Dal 19 maggio Al 24 maggio al Teatro Piccolo Bellini
Metaforicamente Schiros è molto più di un monologo teatrale: è un attraversamento emotivo, un’indagine lucida e umana sull’identità, sull’eredità affettiva e sul fragile equilibrio tra ciò che siamo stati e ciò che continuiamo a diventare. La domanda implicita che attraversa l’intero spettacolo, “chi siamo davvero?”, non trova una risposta definitiva e, proprio per questo, risuona con una forza disarmante e universale.
Sul palco, Beatrice Schiros offre un’interpretazione di grande intensità scenica: magnetica, vibrante, rigorosa e insieme istintiva.

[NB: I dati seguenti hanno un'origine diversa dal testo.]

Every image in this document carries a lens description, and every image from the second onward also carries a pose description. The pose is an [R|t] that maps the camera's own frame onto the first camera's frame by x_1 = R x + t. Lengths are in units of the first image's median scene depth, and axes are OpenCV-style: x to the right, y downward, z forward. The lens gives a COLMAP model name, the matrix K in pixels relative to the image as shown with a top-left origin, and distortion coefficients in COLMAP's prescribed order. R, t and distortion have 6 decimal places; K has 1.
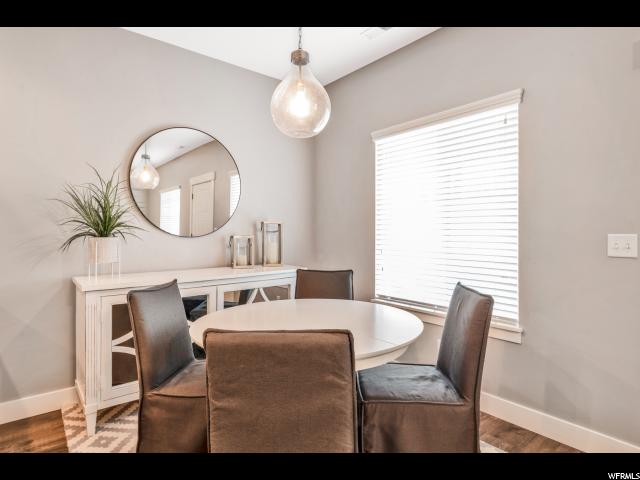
lens RADIAL K [[379.4, 0, 320.6], [0, 379.4, 235.7], [0, 0, 1]] dist [0.002194, 0.000367]
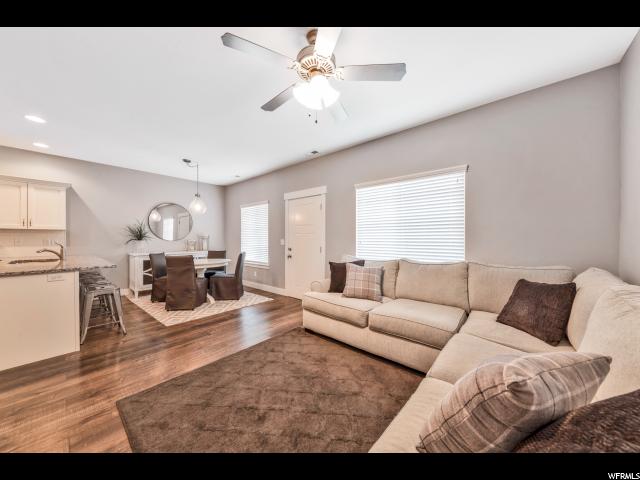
lens RADIAL K [[222.4, 0, 317.9], [0, 222.4, 240.1], [0, 0, 1]] dist [-0.000017, -0.000254]
pose [[0.979856, 0.000185, 0.199707, 0.517545], [0.001459, 0.999966, -0.008083, 0.018047], [-0.199701, 0.008212, 0.979822, -1.121748]]
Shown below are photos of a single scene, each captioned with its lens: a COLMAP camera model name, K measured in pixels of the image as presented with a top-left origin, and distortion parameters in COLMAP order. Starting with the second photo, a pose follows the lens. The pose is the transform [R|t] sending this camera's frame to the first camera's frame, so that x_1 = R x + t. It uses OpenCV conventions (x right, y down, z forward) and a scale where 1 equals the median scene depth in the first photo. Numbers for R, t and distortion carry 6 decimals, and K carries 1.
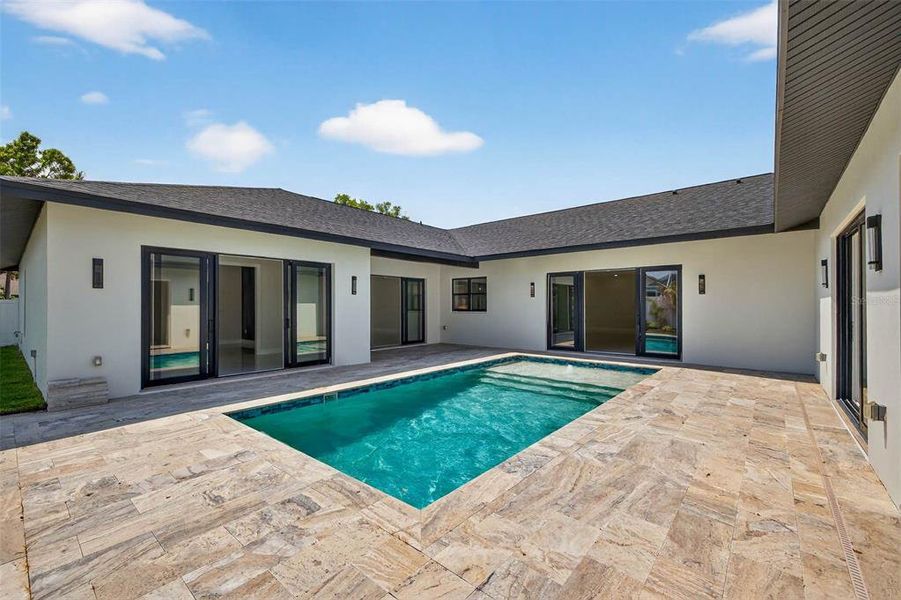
lens RADIAL K [[376.1, 0, 447.5], [0, 376.1, 302.4], [0, 0, 1]] dist [0.005761, -0.000396]
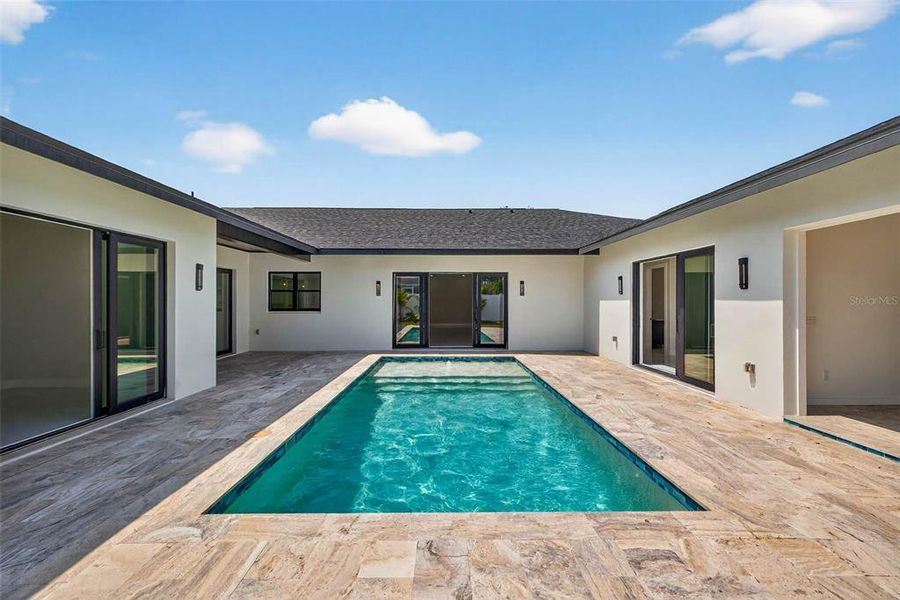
lens RADIAL K [[375.7, 0, 447.0], [0, 375.7, 302.4], [0, 0, 1]] dist [0.005761, -0.000396]
pose [[0.755648, 0.000139, 0.654978, -0.702347], [-0.006939, 0.999946, 0.007792, -0.015917], [-0.654941, -0.010433, 0.755608, 0.373600]]
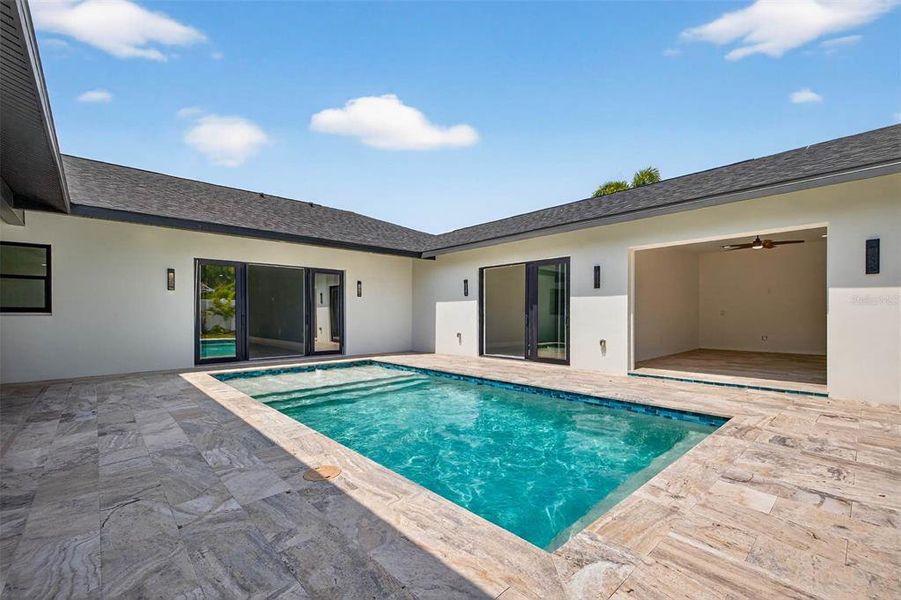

La sua presenza domina la scena senza mai imporsi, ma accogliendo il pubblico dentro un flusso narrativo intimo come una confessione e nitido come una riflessione collettiva. La sua recitazione si muove con precisione tra registri emotivi differenti, come ironia, malinconia, tenerezza e disincanto, mantenendo sempre una misura autentica, mai compiaciuta.
Il testo, scritto dalla stessa Beatrice Schiros insieme a Gabriele Scotti, possiede una scrittura densa ma scorrevole, capace di trasformare il frammento autobiografico in materia universale. La drammaturgia alterna con sapienza momenti di leggerezza corrosiva a improvvise aperture emotive, costruendo un andamento narrativo vivo e quasi diaristico. Si ha costantemente la sensazione di assistere non tanto a una rappresentazione, quanto a un atto di verità condivisa.

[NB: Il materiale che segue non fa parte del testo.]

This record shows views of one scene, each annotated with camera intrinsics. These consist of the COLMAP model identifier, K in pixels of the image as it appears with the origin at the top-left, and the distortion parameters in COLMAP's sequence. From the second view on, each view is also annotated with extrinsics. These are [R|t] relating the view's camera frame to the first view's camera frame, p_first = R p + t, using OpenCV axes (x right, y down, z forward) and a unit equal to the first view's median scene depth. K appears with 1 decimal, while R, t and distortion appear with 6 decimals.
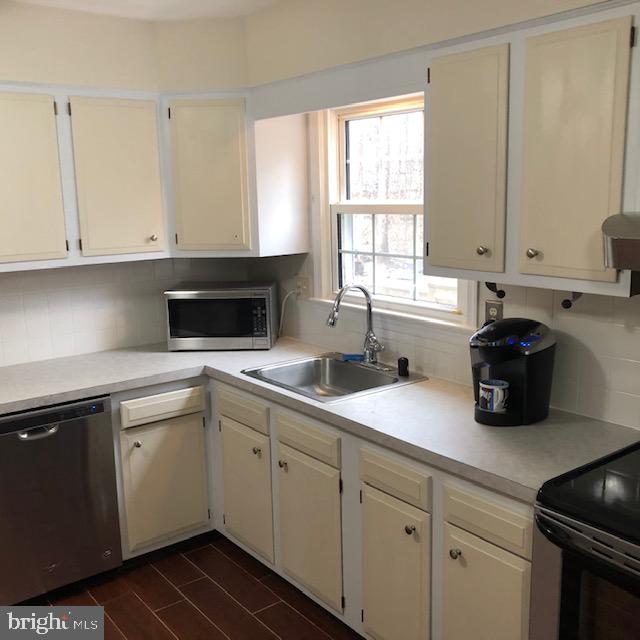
lens RADIAL K [[700.9, 0, 320.2], [0, 700.9, 319.4], [0, 0, 1]] dist [0.031034, 0.000000]
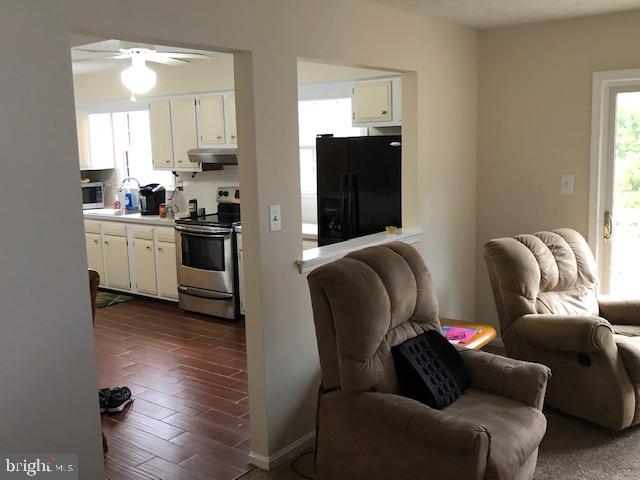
lens RADIAL K [[651.5, 0, 319.1], [0, 651.5, 239.6], [0, 0, 1]] dist [0.009644, 0.000000]
pose [[0.965610, -0.042557, 0.256488, 0.109349], [0.049066, 0.998614, -0.019027, 0.325652], [-0.255323, 0.030958, 0.966360, -1.895388]]
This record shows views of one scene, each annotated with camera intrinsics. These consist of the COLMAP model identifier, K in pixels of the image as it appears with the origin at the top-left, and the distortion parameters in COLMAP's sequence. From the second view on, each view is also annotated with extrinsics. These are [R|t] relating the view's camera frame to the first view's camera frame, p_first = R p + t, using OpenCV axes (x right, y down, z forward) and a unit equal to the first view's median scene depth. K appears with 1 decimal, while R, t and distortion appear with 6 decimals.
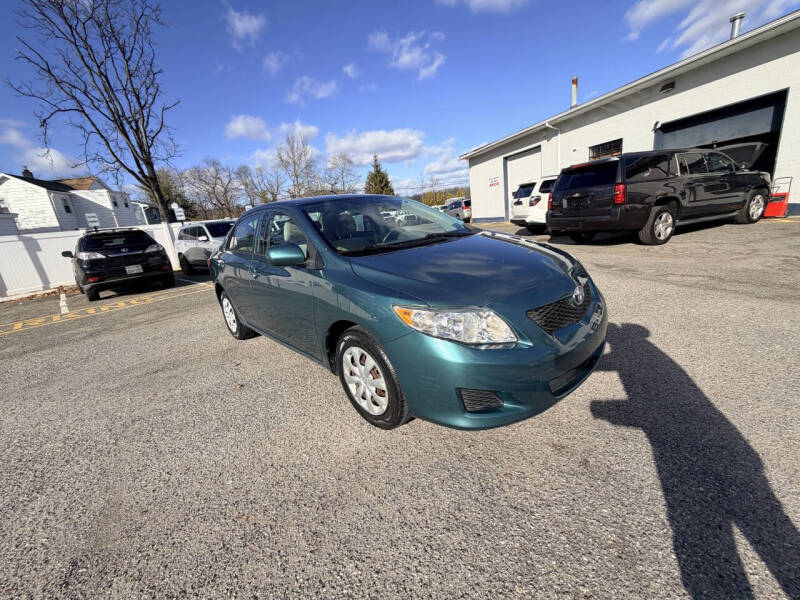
lens RADIAL K [[318.6, 0, 398.8], [0, 318.6, 305.5], [0, 0, 1]] dist [-0.000219, 0.000432]
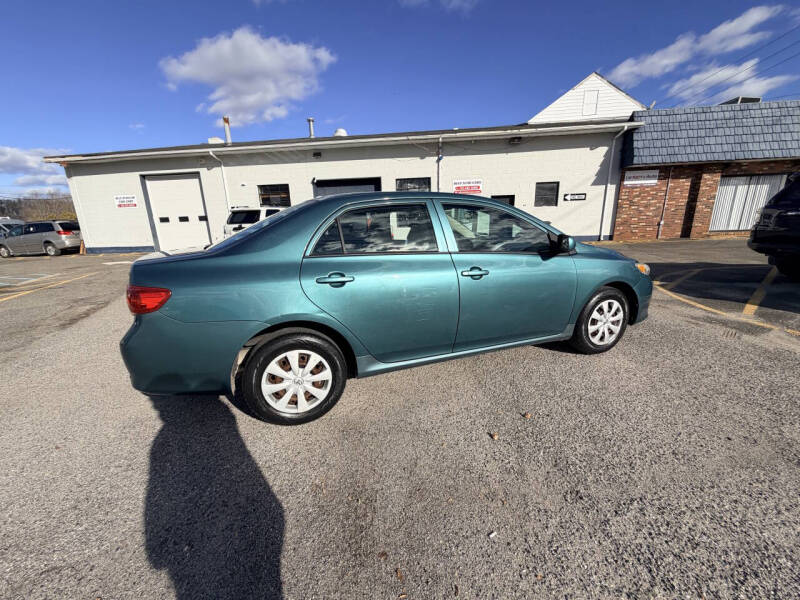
lens RADIAL K [[318.6, 0, 398.8], [0, 318.6, 305.5], [0, 0, 1]] dist [-0.000219, 0.000432]
pose [[0.395350, -0.141462, 0.907572, -0.102588], [0.238605, 0.969967, 0.047248, -0.008673], [-0.886998, 0.197871, 0.417230, 0.066822]]
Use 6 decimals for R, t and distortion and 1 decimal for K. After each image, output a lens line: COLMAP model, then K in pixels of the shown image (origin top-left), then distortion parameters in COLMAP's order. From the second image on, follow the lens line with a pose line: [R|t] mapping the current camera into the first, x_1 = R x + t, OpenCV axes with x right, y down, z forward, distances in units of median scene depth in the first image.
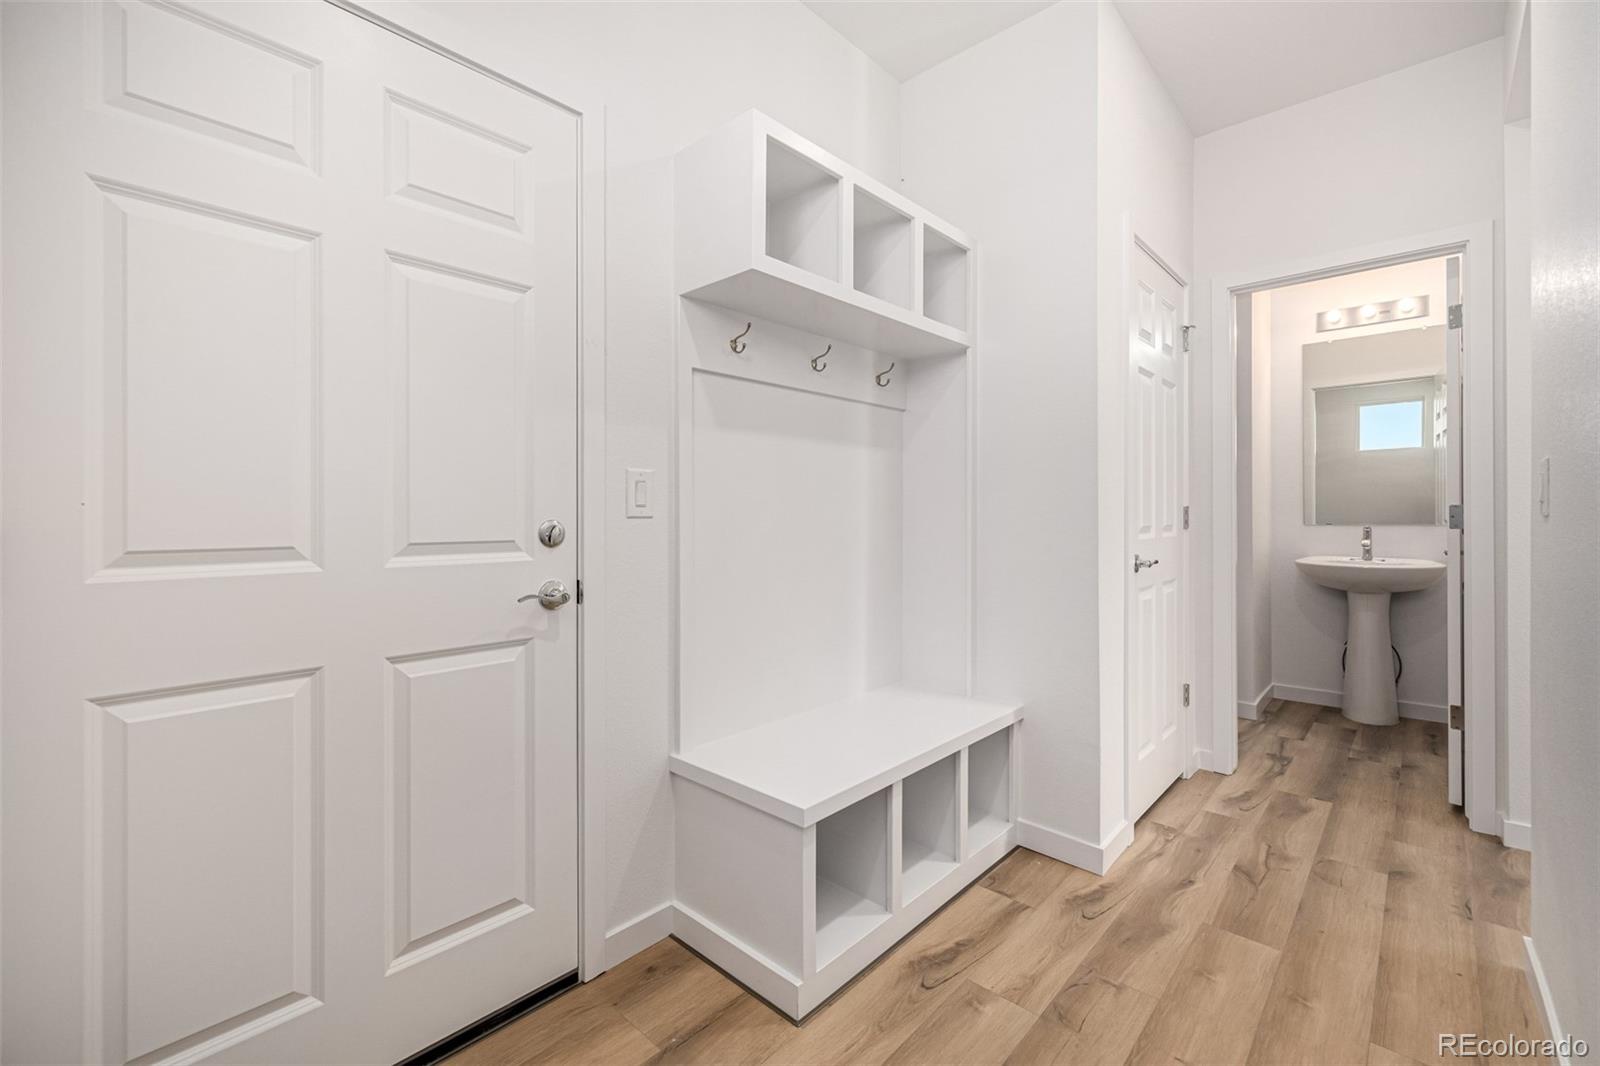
lens RADIAL K [[672.3, 0, 791.1], [0, 672.3, 515.6], [0, 0, 1]] dist [-0.000601, 0.000226]
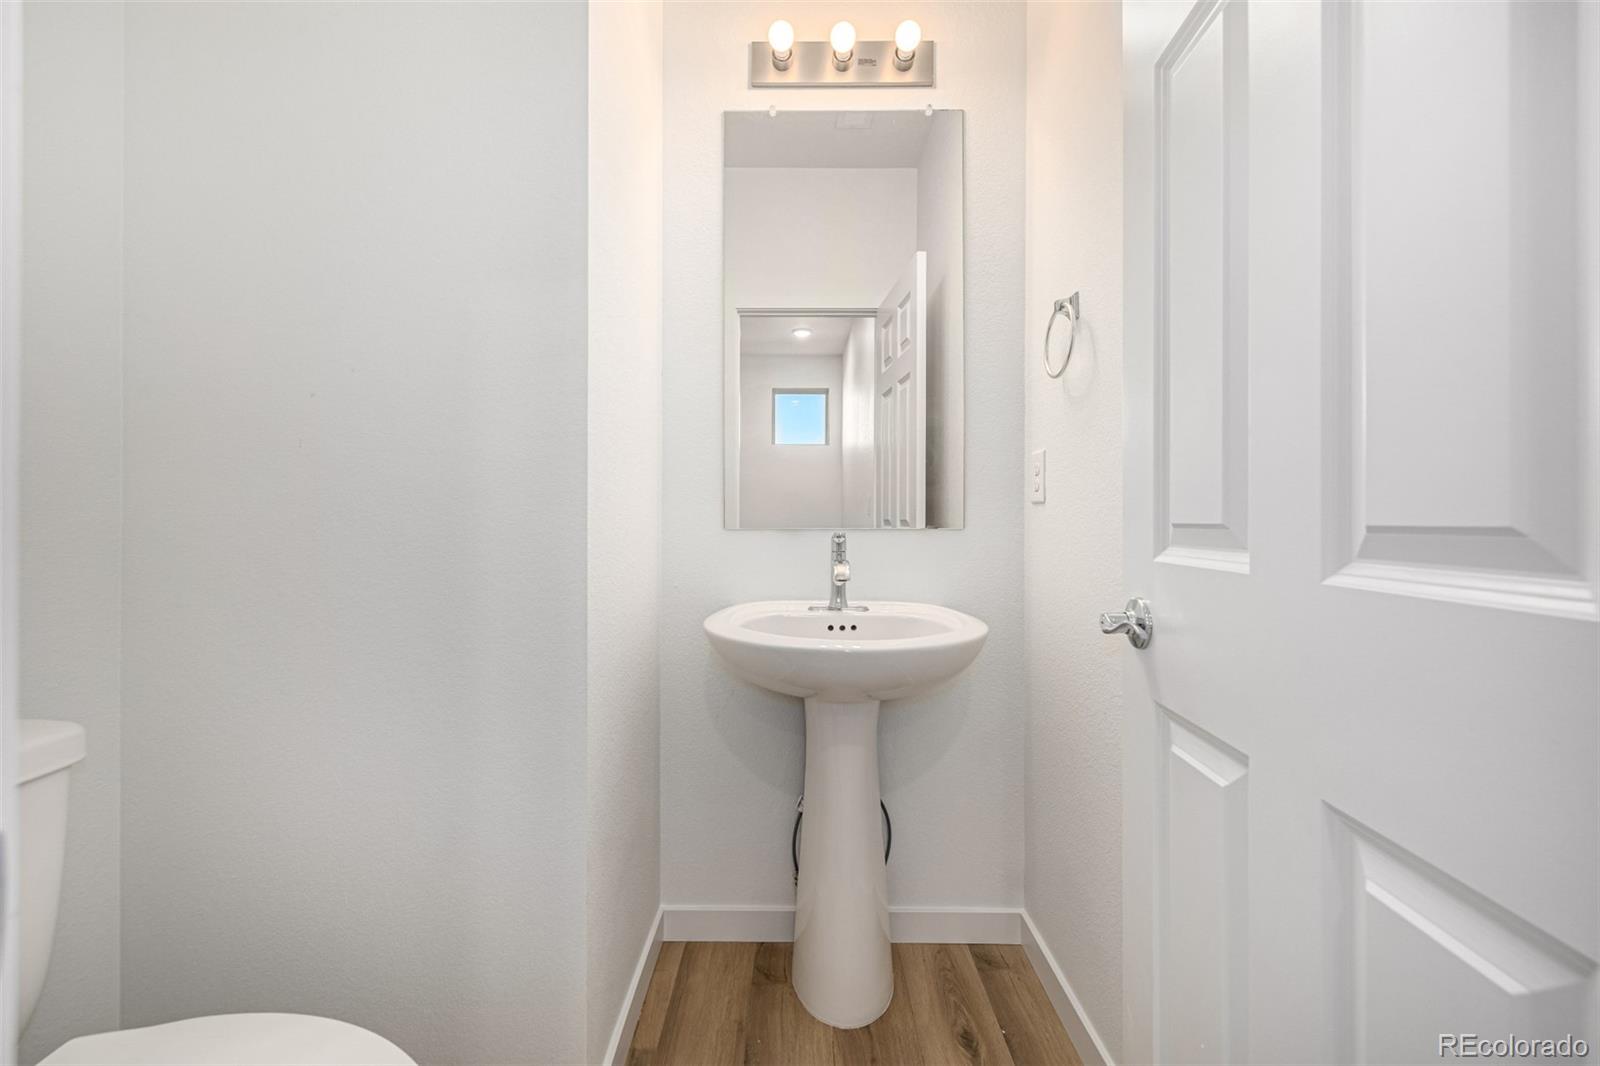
lens RADIAL K [[672.3, 0, 791.1], [0, 672.3, 515.6], [0, 0, 1]] dist [-0.000601, 0.000226]
pose [[0.729429, 0.007982, 0.684010, 0.743254], [-0.004239, 0.999965, -0.007149, 0.010200], [-0.684043, 0.002315, 0.729438, 0.977110]]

La produzione dello spettacolo è affidata ad ATIR e Teatro Carcano, con il sostegno del progetto NEXT 2024/2025 di Regione Lombardia e Fondazione Cariplo.
La forza dell’opera risiede nella sua capacità di abitare i territori più comuni dell’esistenza senza mai banalizzarli: l’essere figlia, donna, amante, bambina, corpo vulnerabile e coscienza in trasformazione. Metaforicamente Schiros riflette con acume sui cliché dell’identità femminile, interrogando con ironia il rapporto tra maternità, desiderio, sessualità e autodeterminazione. Temi complessi vengono affrontati con una leggerezza solo apparente, che cela invece una scrittura stratificata e consapevole.

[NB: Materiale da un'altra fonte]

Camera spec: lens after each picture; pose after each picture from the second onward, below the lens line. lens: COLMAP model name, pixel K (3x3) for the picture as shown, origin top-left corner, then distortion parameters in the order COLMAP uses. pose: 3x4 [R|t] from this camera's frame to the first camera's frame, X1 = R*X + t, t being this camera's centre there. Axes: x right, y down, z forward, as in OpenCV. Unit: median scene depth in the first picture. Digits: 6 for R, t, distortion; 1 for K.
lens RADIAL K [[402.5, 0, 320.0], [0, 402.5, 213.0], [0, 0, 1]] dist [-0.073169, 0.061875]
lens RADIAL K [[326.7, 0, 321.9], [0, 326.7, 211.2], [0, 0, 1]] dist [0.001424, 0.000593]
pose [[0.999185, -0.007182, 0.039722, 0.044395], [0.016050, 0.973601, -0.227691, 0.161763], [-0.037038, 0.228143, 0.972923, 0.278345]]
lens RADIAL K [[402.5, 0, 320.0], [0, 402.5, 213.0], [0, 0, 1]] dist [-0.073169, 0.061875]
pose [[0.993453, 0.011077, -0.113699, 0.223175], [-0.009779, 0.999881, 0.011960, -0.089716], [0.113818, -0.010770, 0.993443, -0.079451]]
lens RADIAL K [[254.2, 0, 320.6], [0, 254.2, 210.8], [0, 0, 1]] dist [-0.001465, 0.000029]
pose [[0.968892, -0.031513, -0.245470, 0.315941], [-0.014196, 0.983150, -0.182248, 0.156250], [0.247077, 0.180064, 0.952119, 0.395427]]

C’è qualcosa di poetico nella maniera in cui il racconto si dispiega, come se ogni ricordo emergesse dalla memoria non per essere spiegato, ma per essere rivissuto. Gli affetti familiari, il padre, la madre e le assenze che continuano ad abitare il presente diventano così materia scenica pulsante, capace di toccare corde intime dello spettatore. Ognuno, inevitabilmente, ritrova frammenti della propria storia: relazioni fallite, cadute improvvise, perdite insanabili e il misterioso, spesso contraddittorio, legame con i propri genitori.
Metaforicamente Schiros è dunque un’opera che commuove senza ricattare emotivamente, diverte senza superficialità e interroga senza offrire facili consolazioni. Un racconto personale e insieme collettivo, che riesce nel raro equilibrio tra confessione e teatro, tra memoria privata e coscienza universale. E forse è proprio qui che risiede la sua bellezza più autentica: nel ricordarci che essere umani significa restare incompleti, attraversati da fragilità e desideri, e continuare, nonostante tutto, a cercare una forma possibile di verità dentro noi stessi.